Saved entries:
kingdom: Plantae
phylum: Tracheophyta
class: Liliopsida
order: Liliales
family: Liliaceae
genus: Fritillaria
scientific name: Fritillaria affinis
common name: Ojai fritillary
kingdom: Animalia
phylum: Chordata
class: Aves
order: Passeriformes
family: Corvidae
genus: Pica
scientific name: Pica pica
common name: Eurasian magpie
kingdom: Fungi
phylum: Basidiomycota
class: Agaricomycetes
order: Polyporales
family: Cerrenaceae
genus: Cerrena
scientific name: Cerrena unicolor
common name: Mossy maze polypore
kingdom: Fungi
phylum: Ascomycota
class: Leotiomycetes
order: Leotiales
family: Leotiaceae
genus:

Problem requirements:
Rewrite the listing from the line containing "scientific name: Fritillaria affinis" through its end, changing "common name" to "vernacular name" and leaving everything else as it is.

Full output:
scientific name: Fritillaria affinis
vernacular name: Ojai fritillary
kingdom: Animalia
phylum: Chordata
class: Aves
order: Passeriformes
family: Corvidae
genus: Pica
scientific name: Pica pica
vernacular name: Eurasian magpie
kingdom: Fungi
phylum: Basidiomycota
class: Agaricomycetes
order: Polyporales
family: Cerrenaceae
genus: Cerrena
scientific name: Cerrena unicolor
vernacular name: Mossy maze polypore
kingdom: Fungi
phylum: Ascomycota
class: Leotiomycetes
order: Leotiales
family: Leotiaceae
genus:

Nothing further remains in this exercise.